What shadows have you been fighting? Who can you pair up with?


I have high expectations (like really high expectations) for myself and others. I take pride in these high expectations and I suspect that you might too.

I’m what psychologists call a maximizer. A maximizer is like a perfectionist, someone who needs to be assured that they are making the best decision or reaching the best outcome possible at all times.

However, sometimes high expectations make us miserable.

Case in point. I’m training for a marathon. I went from not running, like not jogging, not running down the block, not really exercising at all (besides the running to the fridge for a yummy treat)… to trying to run 26.2 miles. Last weekend, I was supposed to run 18 miles, but at 15.5. miles my knee pain (recurring injury) became unbearable and I had to walk the last 2.5 miles. The entire time, I was thinking about the 2.5 miles I wasn’t running, instead of the 15.5 miles I had already run. What the heck? What’s going on here? By all standards, I had a run a long distance, like a very long distance. And, it made me frustrated, disappointed, angry, bitter, and generally ungrateful.

This week, I’m trying to feel a bit more grateful. I’m trying to focus on the positive instead of the negative. The negatives and positives both represent truths. Just tonight, I ran 8 miles and my knee is aching, but I just ran 8 miles.

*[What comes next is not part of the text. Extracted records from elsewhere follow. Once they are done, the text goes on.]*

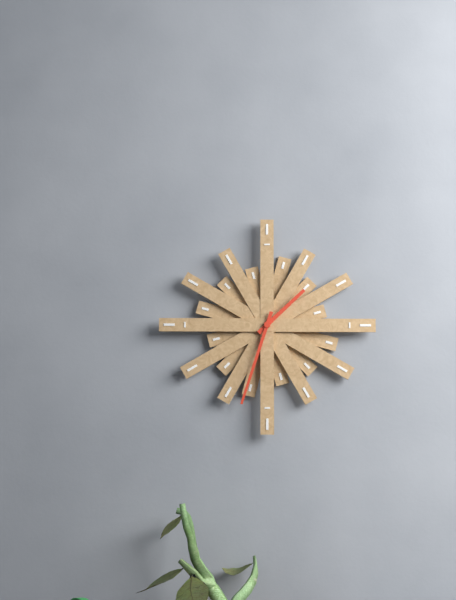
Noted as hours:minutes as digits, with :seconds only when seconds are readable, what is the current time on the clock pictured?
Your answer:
1:33
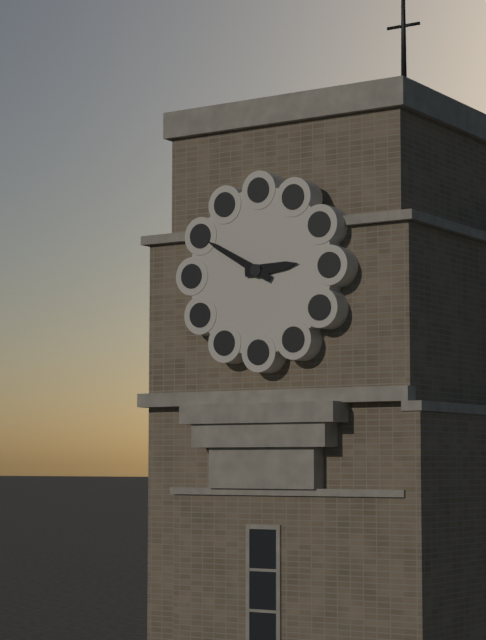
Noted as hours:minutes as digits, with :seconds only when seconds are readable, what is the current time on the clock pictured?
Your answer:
2:50
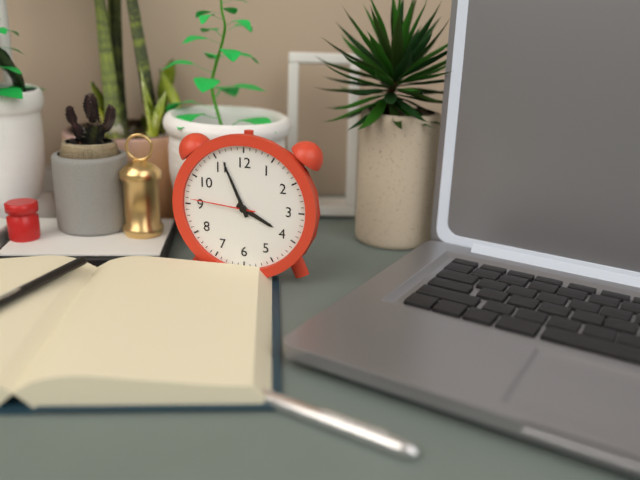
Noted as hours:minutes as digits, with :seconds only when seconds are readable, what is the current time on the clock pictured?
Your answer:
3:56:46
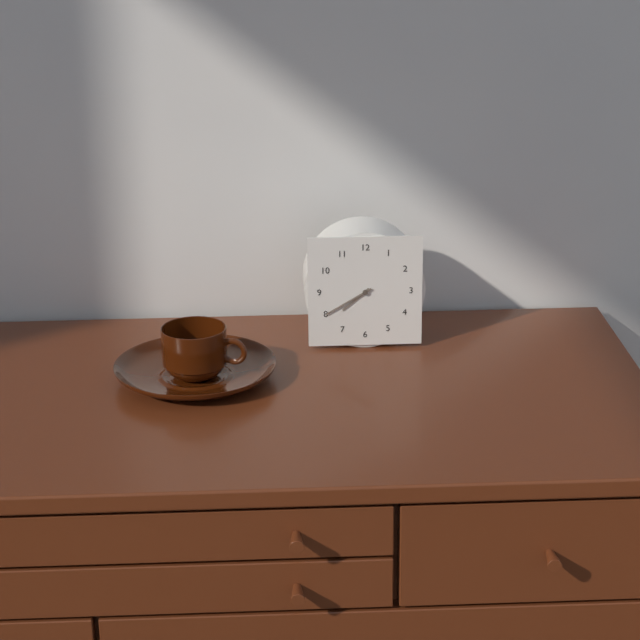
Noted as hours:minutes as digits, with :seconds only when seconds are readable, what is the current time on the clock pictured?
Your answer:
7:40
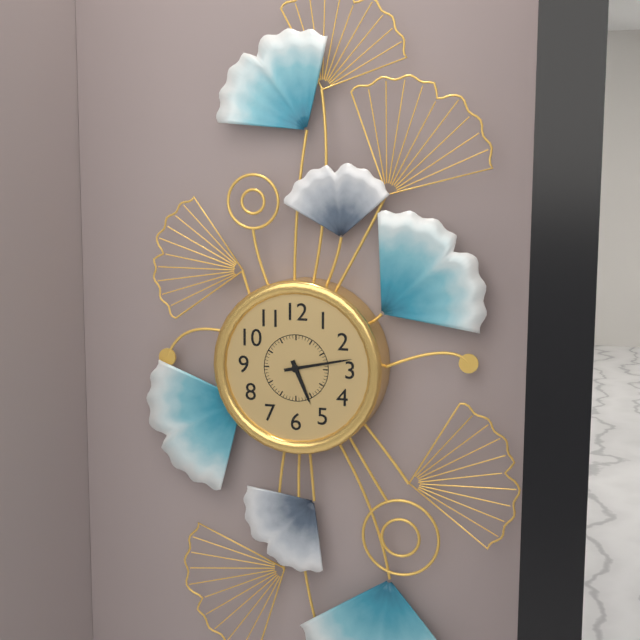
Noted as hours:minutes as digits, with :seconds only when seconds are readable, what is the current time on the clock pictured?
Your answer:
5:13
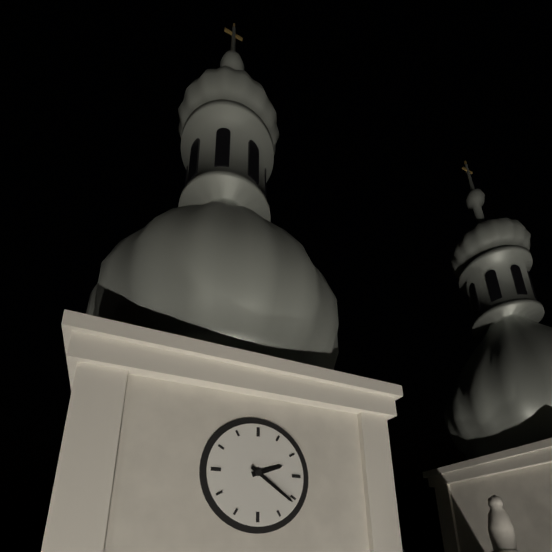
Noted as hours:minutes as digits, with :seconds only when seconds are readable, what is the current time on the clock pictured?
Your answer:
2:21
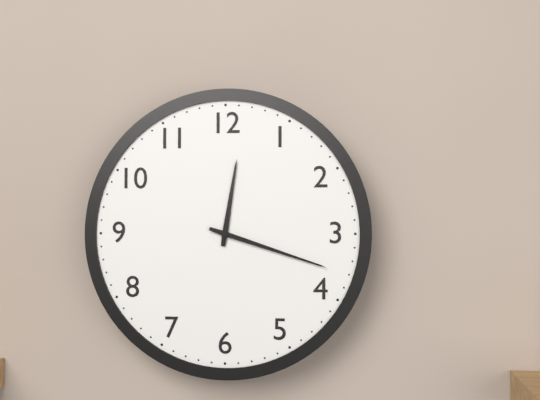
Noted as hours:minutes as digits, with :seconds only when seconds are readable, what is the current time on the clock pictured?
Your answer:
12:18
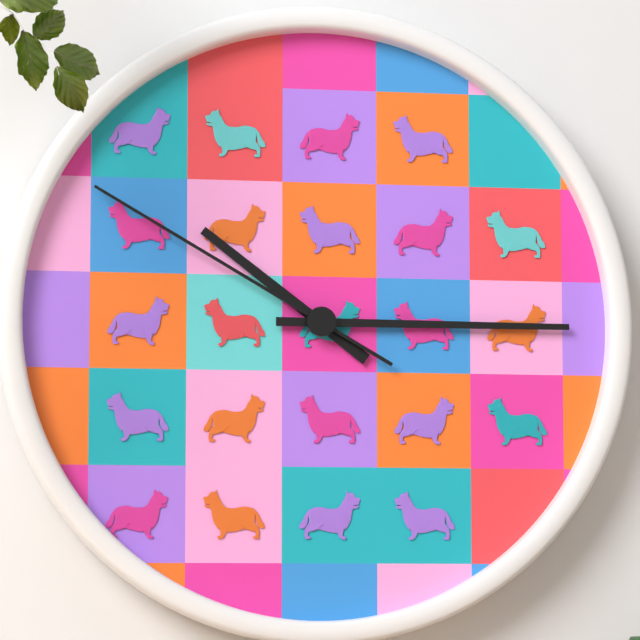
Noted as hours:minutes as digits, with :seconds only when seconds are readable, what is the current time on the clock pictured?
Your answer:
10:15:50
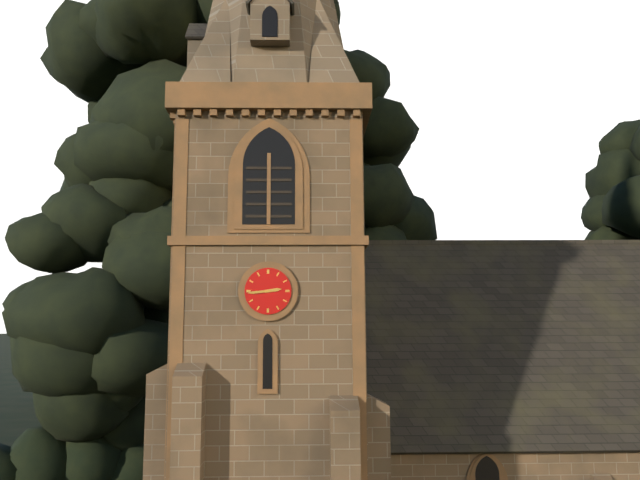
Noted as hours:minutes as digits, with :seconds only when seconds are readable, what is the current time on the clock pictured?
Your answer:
2:44
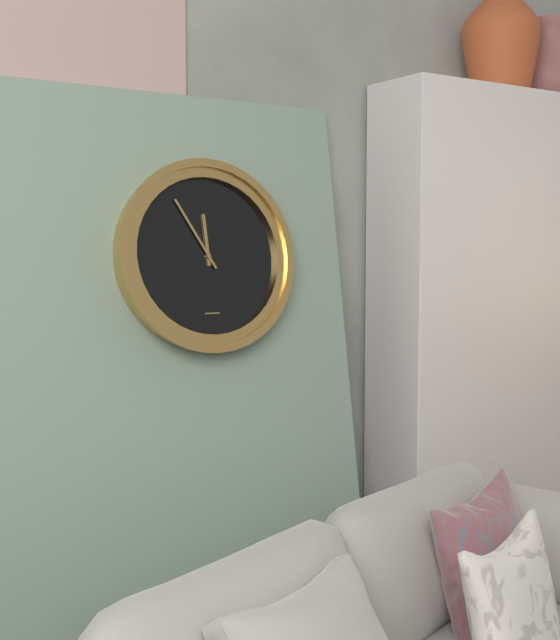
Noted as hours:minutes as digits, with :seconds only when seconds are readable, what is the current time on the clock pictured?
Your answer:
11:55
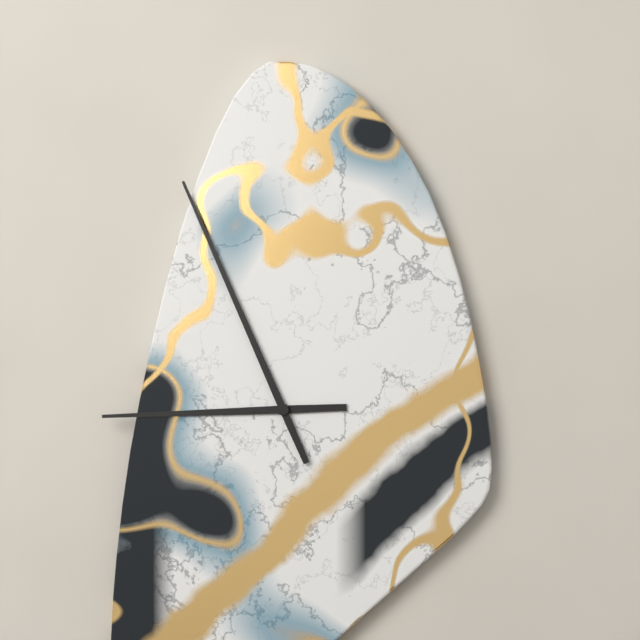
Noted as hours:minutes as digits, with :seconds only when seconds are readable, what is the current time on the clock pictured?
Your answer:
8:56
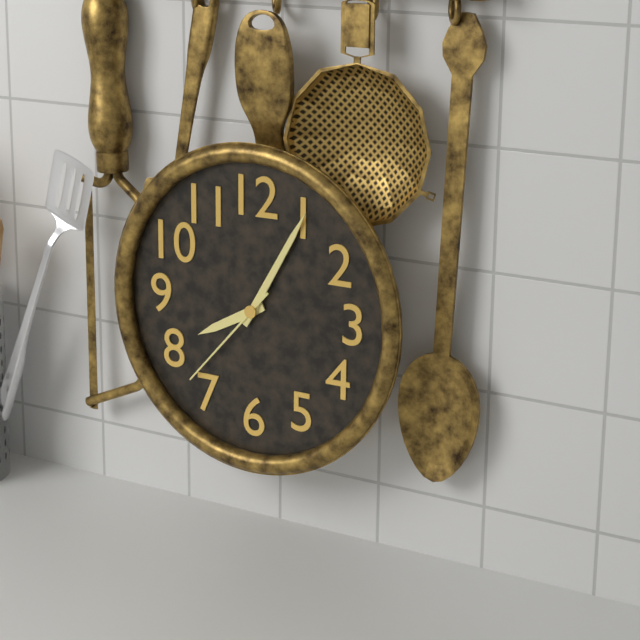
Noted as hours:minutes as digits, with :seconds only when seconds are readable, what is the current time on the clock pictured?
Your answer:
8:05:37
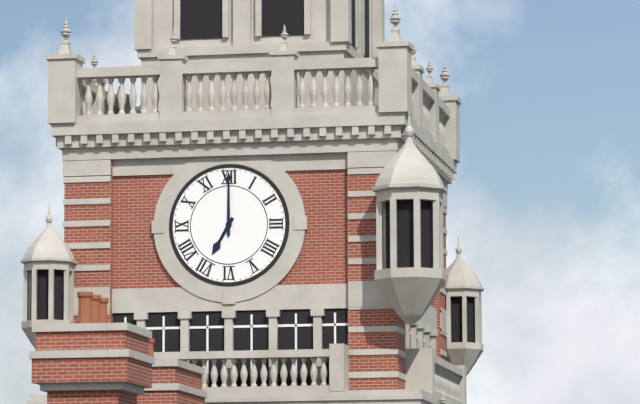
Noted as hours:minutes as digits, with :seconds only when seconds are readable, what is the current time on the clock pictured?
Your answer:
7:00
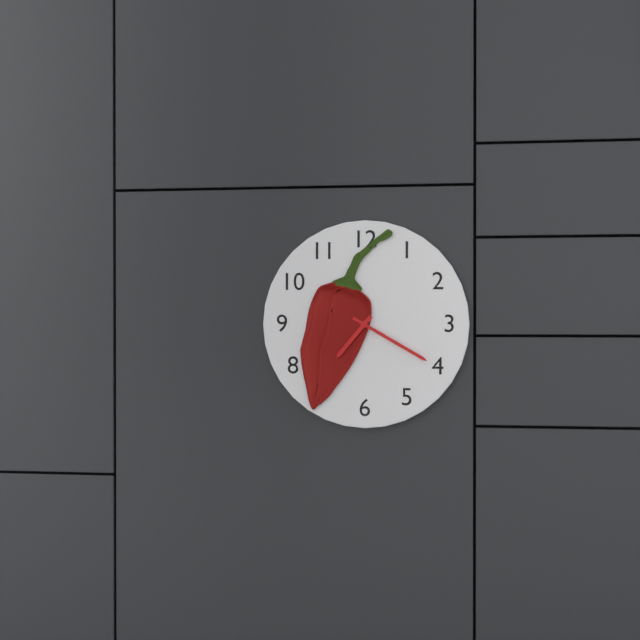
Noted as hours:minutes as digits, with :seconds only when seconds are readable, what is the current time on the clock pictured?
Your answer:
7:20
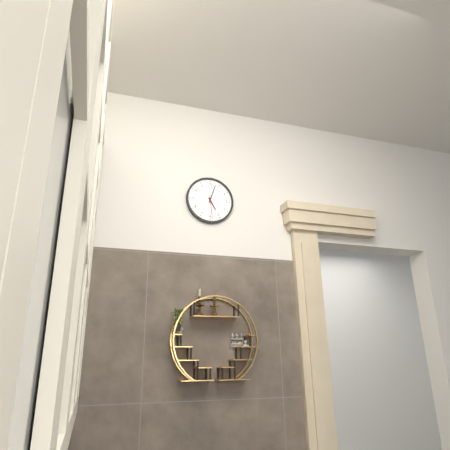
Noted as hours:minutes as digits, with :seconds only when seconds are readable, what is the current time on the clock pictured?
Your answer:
5:03
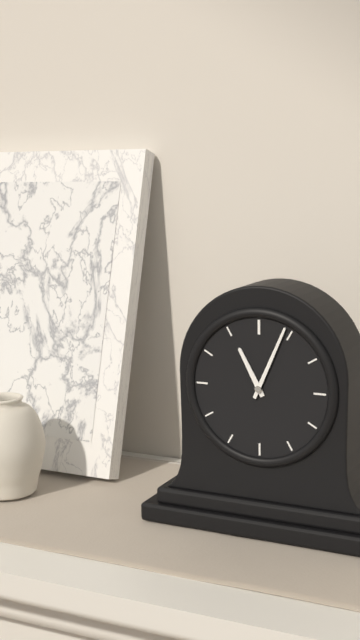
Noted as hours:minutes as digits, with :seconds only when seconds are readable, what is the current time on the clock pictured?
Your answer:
11:04
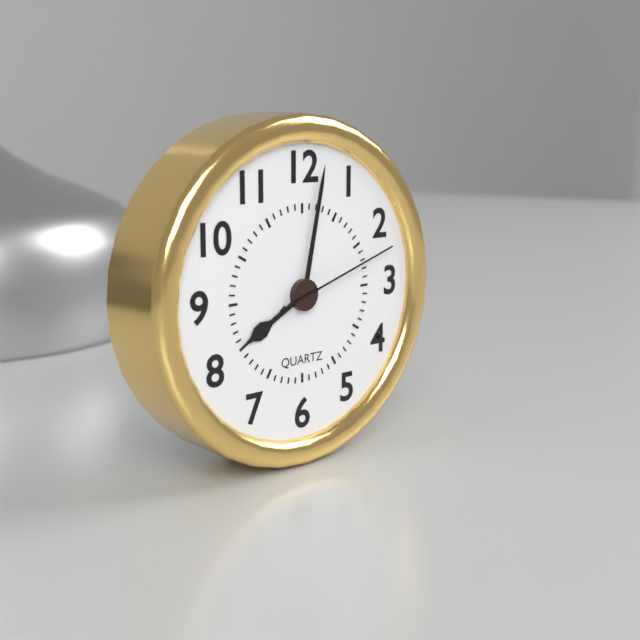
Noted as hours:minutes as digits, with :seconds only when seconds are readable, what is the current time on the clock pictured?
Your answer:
8:02:12
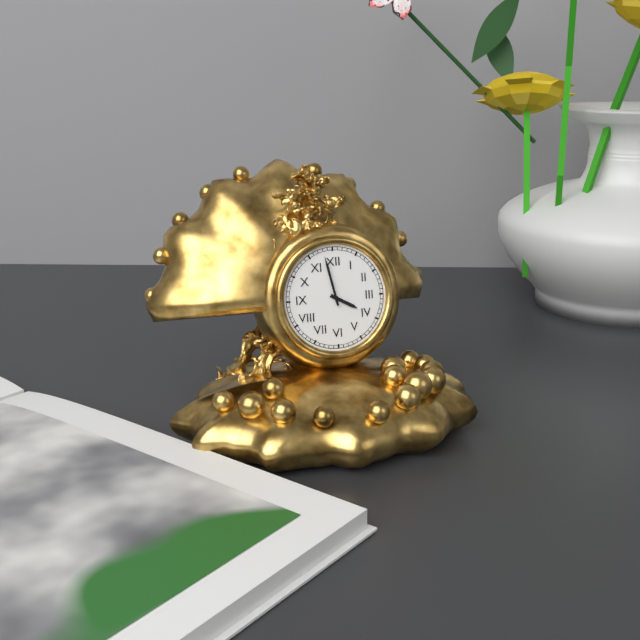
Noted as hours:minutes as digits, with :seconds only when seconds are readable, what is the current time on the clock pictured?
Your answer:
3:58
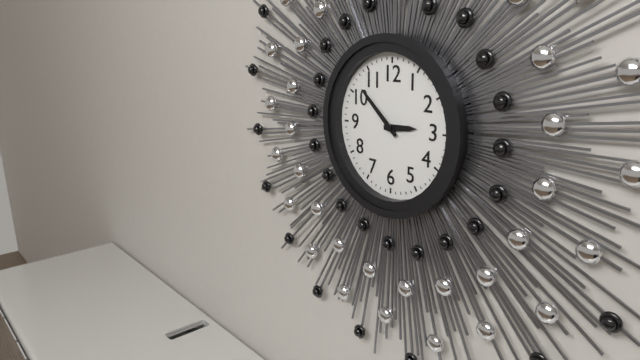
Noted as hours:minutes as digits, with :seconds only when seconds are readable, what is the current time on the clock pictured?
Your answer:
2:52
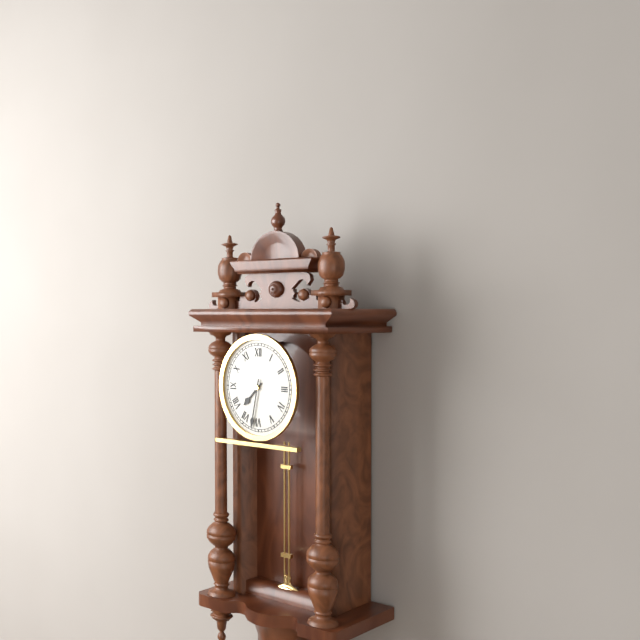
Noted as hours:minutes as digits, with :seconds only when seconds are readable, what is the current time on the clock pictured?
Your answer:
7:32
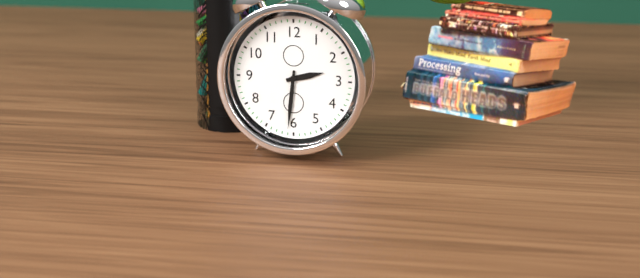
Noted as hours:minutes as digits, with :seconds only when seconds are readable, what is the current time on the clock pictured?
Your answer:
2:31
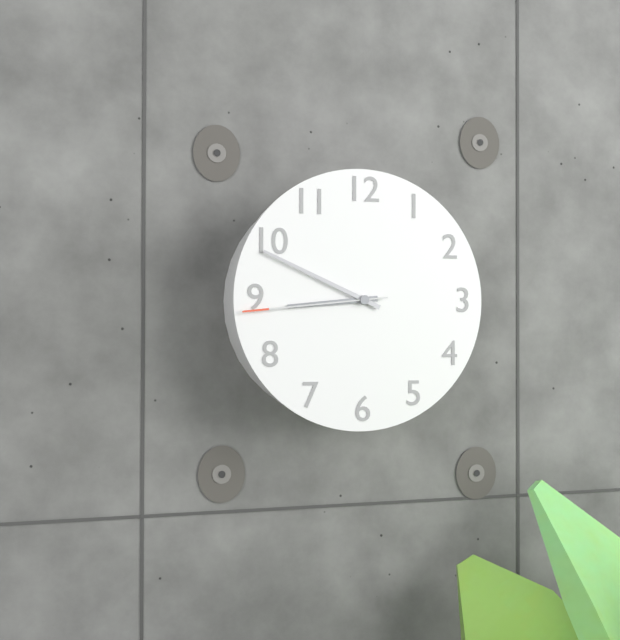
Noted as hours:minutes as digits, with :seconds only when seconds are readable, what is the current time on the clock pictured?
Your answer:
8:49:44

Have you been focusing on the miles not run, rather than the miles run?

re-picturing ART

Thank you friends, family, fellow photographers, creative sisters, and readers for all of your support as I prepared for my second photography show with the talented Meghan Davidson last week! I am grateful to report that we had a wonderful turnout, the work was well-received, and we even sold some notecards, prints, and framed and matted work (thank you to all of you who supported our work and the Playhouse!). I’m still processing the entire night — it truly was amazing to see all of the photos enlarged, matted, and framed under the spotlight. I was reminded, however, that I am just playing a part in a larger creative process that is continuing to unfold all around us (even if we fail to notice it most of the time). By sharing our own voices and experiences through our art (whether that be a blog, music, visual arts, books, research, or just living a more wholehearted life), we help others to recognize their own unique voice and a deeper voice that we all share. And, your fears, your struggles, and your “not enoughs,” as well as, your triumphs, your joys, and your “I am enoughs” are beautiful. You are beautiful. I am beautiful. We are beautiful.